Collected data:
= Beginning of Section =

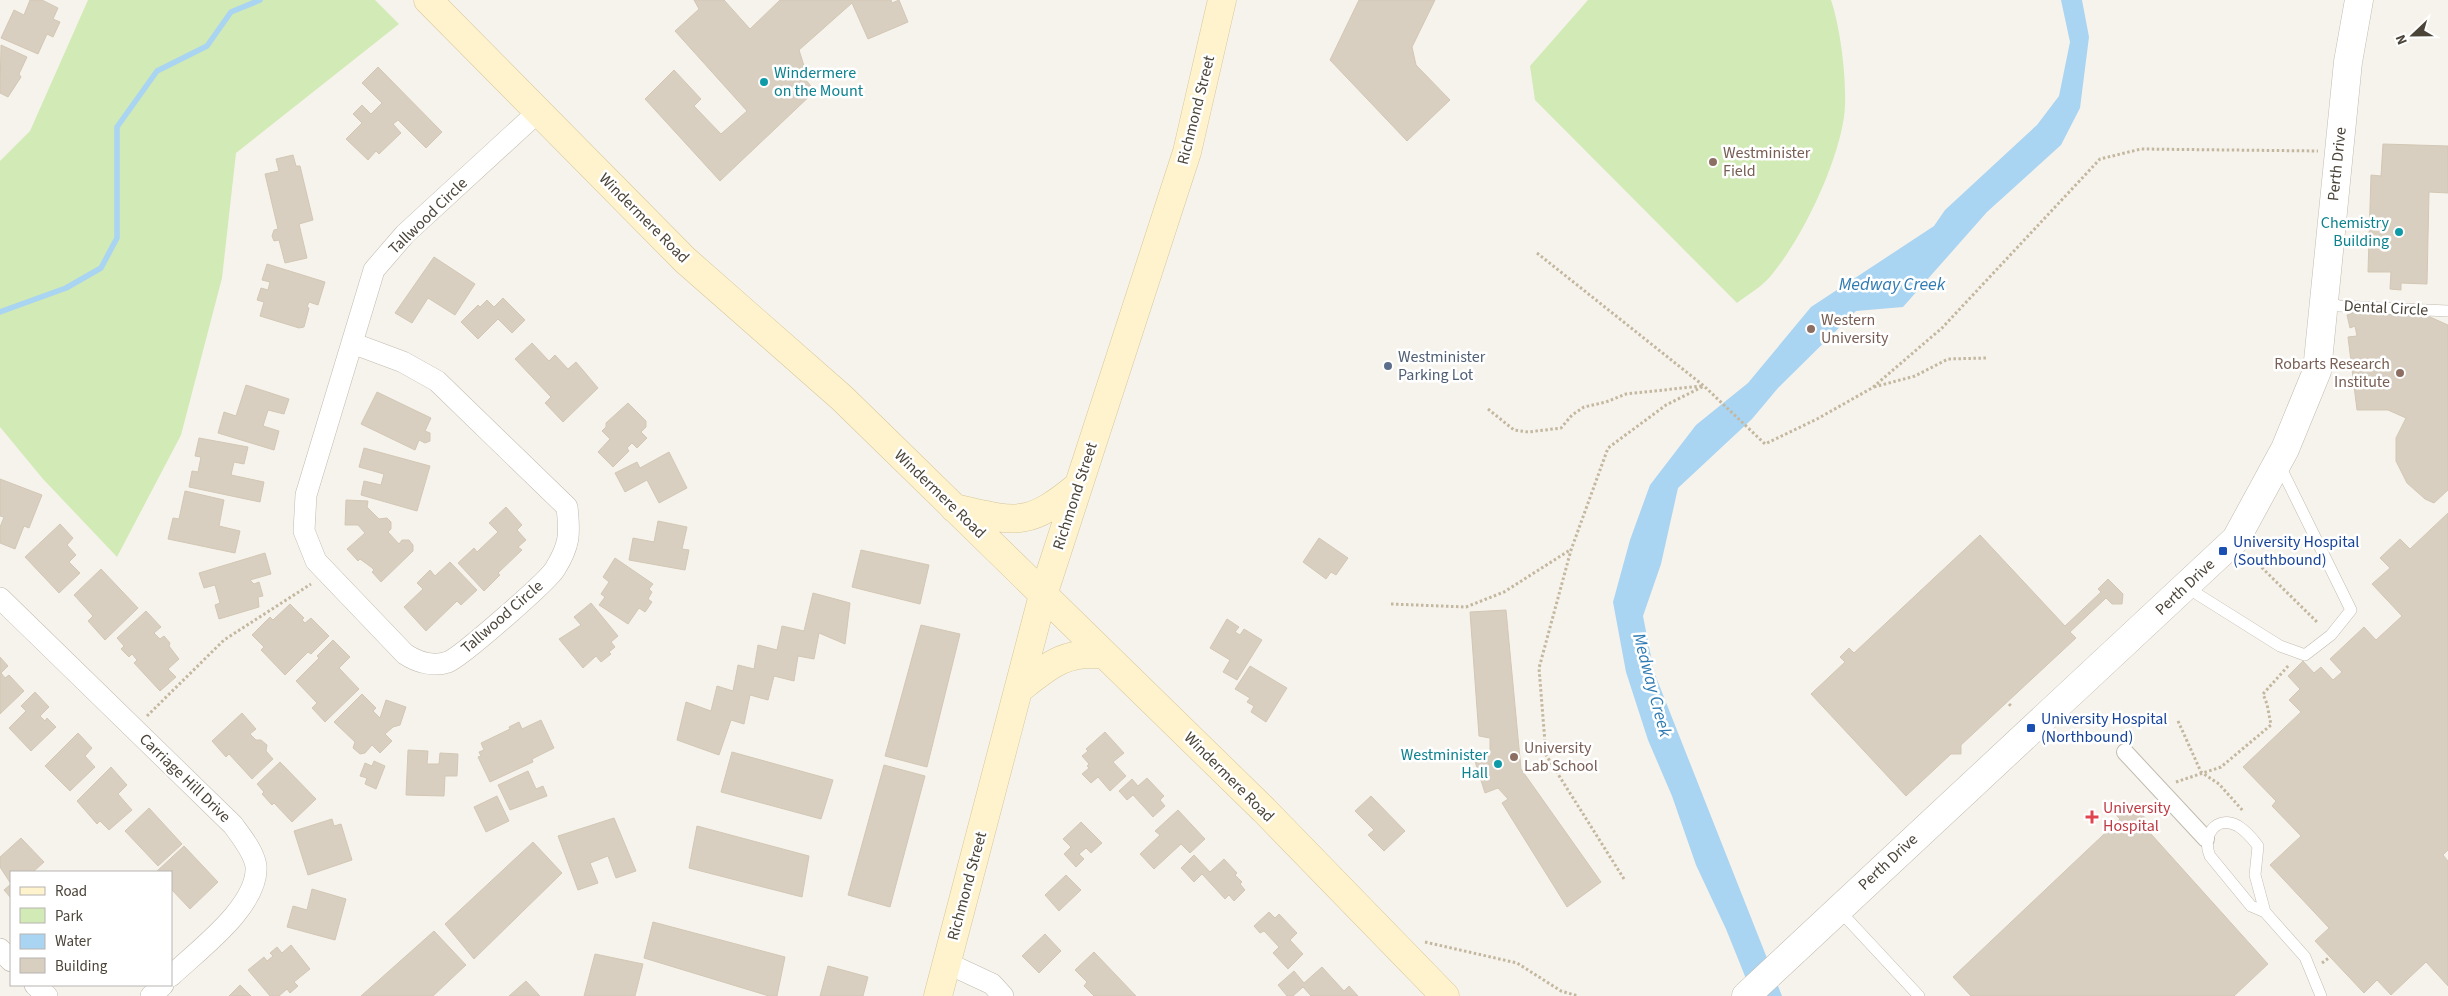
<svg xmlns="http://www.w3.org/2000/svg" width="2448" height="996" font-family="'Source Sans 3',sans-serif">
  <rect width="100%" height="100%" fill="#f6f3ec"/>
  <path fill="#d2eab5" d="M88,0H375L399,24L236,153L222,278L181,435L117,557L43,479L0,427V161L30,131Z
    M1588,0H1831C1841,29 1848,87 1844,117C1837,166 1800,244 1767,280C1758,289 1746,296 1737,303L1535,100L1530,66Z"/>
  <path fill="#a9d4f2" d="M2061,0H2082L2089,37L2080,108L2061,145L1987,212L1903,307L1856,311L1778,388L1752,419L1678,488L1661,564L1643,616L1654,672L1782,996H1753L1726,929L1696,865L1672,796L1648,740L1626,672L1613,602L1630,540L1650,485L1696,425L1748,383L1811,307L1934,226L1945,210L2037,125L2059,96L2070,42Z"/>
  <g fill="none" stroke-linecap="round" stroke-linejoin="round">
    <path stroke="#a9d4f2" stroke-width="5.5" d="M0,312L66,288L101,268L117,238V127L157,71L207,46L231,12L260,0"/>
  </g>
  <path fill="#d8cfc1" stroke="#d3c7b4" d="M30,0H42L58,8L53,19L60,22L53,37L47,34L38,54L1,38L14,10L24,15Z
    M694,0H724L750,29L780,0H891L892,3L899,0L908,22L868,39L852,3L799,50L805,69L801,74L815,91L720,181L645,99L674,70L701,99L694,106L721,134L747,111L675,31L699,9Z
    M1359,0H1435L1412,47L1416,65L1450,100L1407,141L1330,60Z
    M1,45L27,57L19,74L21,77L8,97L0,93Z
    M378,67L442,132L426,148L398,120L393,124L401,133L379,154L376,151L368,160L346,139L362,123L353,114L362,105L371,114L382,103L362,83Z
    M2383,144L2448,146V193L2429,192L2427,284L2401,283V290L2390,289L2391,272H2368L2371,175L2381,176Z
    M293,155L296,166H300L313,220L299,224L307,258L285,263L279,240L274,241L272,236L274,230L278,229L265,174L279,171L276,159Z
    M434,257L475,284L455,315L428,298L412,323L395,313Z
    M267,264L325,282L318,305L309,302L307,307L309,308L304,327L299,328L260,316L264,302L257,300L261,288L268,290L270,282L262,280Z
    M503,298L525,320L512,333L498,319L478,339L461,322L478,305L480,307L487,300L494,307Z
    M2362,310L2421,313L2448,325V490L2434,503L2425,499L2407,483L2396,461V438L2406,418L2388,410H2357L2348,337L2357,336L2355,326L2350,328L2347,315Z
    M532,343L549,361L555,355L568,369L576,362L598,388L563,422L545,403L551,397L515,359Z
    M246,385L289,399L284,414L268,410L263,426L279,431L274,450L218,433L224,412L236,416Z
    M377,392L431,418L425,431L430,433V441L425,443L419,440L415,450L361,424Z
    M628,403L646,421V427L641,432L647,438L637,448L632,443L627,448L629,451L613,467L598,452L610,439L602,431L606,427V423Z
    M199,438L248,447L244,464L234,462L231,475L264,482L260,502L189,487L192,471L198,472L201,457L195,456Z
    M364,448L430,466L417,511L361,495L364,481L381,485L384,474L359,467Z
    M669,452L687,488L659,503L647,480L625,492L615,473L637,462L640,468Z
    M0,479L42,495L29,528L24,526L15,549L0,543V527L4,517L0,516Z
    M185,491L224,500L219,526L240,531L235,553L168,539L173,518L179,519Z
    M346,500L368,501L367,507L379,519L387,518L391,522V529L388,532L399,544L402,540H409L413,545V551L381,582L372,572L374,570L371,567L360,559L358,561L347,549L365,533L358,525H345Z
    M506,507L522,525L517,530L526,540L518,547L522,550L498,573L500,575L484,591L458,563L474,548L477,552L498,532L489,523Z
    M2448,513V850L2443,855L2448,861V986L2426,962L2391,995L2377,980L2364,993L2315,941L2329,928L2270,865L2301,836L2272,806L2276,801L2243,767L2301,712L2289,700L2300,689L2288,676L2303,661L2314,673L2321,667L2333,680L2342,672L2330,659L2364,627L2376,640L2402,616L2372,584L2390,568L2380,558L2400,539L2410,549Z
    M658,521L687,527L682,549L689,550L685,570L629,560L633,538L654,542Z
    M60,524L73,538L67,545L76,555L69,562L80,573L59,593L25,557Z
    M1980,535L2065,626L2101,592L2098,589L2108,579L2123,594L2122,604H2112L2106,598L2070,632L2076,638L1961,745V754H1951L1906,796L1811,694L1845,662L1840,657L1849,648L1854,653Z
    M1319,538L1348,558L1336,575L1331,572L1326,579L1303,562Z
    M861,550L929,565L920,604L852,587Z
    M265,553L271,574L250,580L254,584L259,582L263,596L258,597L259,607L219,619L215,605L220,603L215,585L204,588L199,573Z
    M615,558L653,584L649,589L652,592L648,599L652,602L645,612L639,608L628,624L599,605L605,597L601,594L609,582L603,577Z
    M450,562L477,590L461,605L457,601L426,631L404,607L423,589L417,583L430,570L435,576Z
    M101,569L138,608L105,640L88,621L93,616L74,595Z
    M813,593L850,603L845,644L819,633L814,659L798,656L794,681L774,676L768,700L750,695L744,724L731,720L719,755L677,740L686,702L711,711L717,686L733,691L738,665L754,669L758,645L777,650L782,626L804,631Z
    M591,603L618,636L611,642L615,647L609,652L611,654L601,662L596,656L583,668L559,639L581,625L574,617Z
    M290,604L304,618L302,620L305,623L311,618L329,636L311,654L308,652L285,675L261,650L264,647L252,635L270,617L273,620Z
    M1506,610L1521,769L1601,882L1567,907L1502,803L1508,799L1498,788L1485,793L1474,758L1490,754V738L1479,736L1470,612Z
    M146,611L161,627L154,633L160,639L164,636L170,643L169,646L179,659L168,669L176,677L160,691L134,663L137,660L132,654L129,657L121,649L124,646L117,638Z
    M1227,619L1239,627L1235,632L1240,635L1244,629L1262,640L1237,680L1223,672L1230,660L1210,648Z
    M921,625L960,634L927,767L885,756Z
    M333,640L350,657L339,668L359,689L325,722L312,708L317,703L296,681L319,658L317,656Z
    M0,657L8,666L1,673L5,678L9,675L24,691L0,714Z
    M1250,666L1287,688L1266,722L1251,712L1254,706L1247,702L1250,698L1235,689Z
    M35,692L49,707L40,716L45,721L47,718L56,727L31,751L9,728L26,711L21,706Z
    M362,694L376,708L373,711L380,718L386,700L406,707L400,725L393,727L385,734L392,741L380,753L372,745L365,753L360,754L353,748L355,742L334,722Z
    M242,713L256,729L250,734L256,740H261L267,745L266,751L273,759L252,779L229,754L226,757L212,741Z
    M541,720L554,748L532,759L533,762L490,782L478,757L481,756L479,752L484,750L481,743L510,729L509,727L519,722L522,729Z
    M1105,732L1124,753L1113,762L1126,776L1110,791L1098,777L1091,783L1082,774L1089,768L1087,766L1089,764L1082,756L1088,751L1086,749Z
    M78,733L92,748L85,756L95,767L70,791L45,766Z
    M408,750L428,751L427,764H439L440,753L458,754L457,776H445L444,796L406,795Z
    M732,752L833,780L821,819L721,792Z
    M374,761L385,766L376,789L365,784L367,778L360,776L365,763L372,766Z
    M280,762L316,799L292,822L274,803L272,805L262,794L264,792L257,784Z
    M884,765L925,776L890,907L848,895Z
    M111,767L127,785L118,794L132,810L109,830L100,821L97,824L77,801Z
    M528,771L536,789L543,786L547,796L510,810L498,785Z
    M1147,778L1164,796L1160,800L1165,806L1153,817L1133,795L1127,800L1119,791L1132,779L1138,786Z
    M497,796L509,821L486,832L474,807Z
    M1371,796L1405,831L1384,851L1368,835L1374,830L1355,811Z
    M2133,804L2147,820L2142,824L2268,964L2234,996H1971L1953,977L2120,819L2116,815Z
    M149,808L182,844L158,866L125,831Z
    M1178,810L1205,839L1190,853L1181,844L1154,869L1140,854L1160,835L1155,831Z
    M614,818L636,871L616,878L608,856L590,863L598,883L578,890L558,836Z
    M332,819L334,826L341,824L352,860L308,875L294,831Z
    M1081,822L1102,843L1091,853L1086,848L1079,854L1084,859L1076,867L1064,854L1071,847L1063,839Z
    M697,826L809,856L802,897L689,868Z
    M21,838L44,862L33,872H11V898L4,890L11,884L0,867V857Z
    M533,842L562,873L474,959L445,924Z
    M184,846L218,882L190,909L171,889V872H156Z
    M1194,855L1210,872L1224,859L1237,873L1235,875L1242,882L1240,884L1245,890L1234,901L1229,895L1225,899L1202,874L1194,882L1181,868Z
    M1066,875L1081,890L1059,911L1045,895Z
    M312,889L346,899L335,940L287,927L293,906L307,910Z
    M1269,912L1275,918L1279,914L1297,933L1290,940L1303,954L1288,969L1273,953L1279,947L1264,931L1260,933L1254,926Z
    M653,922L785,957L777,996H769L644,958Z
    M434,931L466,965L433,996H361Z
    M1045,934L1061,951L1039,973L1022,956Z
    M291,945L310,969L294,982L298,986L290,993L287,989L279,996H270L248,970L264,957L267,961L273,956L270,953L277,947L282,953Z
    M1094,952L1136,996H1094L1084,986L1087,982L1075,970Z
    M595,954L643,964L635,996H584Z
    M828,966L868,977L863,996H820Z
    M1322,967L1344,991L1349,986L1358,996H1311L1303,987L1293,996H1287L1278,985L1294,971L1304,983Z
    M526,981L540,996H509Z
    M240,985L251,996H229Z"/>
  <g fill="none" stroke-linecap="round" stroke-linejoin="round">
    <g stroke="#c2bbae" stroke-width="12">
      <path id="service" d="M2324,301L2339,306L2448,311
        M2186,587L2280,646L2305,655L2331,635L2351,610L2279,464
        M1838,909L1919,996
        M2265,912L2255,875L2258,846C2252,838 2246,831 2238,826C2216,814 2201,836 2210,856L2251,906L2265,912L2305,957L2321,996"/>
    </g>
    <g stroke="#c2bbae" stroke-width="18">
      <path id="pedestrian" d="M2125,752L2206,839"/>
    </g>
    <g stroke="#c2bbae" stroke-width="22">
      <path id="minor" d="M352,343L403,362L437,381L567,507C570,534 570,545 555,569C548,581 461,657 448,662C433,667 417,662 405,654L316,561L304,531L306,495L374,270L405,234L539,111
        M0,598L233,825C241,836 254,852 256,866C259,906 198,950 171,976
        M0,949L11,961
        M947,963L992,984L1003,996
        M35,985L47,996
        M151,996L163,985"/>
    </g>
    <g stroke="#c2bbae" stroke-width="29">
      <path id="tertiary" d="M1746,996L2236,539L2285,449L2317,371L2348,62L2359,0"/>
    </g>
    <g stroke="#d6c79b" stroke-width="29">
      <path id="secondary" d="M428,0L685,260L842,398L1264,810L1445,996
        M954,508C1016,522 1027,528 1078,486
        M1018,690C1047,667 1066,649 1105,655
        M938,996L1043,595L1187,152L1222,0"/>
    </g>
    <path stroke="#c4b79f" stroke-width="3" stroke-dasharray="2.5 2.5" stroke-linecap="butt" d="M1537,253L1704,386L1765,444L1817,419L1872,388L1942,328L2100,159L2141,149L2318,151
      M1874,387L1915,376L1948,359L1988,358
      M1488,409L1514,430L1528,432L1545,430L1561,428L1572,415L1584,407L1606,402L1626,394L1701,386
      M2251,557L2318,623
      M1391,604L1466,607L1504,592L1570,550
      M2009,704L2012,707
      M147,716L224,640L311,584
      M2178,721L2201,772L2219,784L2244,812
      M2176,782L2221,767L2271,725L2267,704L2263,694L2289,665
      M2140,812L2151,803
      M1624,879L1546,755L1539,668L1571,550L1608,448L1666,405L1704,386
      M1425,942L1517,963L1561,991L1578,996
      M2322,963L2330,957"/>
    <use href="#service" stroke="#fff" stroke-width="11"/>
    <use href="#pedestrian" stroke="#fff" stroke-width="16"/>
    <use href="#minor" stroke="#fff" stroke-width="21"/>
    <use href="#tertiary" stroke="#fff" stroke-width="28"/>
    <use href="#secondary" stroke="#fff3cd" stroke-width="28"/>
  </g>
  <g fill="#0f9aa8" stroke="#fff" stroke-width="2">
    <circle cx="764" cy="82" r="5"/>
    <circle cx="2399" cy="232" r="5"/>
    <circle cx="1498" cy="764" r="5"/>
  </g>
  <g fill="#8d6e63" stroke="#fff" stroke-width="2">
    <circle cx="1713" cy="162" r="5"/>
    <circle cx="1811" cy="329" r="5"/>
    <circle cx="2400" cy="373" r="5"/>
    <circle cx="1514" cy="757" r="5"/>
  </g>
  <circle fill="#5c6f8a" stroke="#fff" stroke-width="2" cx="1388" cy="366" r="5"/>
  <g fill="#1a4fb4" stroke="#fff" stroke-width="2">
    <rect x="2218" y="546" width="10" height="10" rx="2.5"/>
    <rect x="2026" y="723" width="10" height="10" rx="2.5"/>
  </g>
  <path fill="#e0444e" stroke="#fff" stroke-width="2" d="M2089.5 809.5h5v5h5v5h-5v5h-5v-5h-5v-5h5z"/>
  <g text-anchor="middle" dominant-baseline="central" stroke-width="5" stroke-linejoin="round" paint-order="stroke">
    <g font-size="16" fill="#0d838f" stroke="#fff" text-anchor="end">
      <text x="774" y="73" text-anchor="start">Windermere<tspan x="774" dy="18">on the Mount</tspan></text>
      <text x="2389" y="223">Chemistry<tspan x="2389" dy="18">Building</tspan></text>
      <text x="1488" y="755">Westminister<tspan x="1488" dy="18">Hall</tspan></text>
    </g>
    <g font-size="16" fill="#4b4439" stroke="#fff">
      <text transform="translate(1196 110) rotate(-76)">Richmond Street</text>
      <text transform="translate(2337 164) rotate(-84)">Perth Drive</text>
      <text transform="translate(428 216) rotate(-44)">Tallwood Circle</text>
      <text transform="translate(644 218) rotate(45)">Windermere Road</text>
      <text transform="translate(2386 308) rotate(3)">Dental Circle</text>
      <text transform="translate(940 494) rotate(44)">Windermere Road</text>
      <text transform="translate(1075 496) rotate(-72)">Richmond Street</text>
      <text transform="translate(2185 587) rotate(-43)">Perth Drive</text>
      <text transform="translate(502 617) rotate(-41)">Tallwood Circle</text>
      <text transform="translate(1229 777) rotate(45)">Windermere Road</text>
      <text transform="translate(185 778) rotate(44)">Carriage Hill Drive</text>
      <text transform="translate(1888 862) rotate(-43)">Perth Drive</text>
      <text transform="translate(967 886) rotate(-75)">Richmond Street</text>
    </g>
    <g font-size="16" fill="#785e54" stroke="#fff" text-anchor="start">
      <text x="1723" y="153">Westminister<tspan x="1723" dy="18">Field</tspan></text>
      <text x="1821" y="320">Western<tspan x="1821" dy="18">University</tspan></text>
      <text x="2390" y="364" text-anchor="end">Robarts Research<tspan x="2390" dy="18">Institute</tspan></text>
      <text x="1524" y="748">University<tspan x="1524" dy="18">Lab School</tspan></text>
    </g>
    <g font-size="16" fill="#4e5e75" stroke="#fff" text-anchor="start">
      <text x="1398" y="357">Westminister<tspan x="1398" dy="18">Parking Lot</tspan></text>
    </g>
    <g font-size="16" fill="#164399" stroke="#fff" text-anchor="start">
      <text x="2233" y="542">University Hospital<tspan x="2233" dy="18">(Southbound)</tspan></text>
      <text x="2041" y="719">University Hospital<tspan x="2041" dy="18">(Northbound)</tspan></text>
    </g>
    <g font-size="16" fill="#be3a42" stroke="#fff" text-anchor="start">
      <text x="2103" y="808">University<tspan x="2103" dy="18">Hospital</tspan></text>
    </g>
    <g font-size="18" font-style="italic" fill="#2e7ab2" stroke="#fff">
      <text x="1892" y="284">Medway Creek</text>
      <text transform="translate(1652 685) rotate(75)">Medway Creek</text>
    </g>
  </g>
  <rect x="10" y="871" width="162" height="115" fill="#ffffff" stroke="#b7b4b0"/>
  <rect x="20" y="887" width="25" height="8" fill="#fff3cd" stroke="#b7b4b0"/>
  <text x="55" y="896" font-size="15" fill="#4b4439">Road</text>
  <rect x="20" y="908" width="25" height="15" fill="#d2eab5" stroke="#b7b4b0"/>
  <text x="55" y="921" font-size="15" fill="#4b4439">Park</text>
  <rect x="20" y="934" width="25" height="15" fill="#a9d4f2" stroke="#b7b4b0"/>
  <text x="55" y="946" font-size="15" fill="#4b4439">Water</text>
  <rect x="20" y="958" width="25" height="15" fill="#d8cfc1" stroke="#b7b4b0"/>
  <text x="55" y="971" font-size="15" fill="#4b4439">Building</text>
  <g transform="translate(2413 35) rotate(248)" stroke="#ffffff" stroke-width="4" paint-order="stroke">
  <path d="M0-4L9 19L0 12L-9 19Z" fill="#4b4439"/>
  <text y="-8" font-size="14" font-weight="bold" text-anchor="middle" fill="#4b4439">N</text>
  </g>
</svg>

= End of Section =

What you will do | All lines of the entries above where "Medway" turns up should be reported.

Task output |
      <text x="1892" y="284">Medway Creek</text>
      <text transform="translate(1652 685) rotate(75)">Medway Creek</text>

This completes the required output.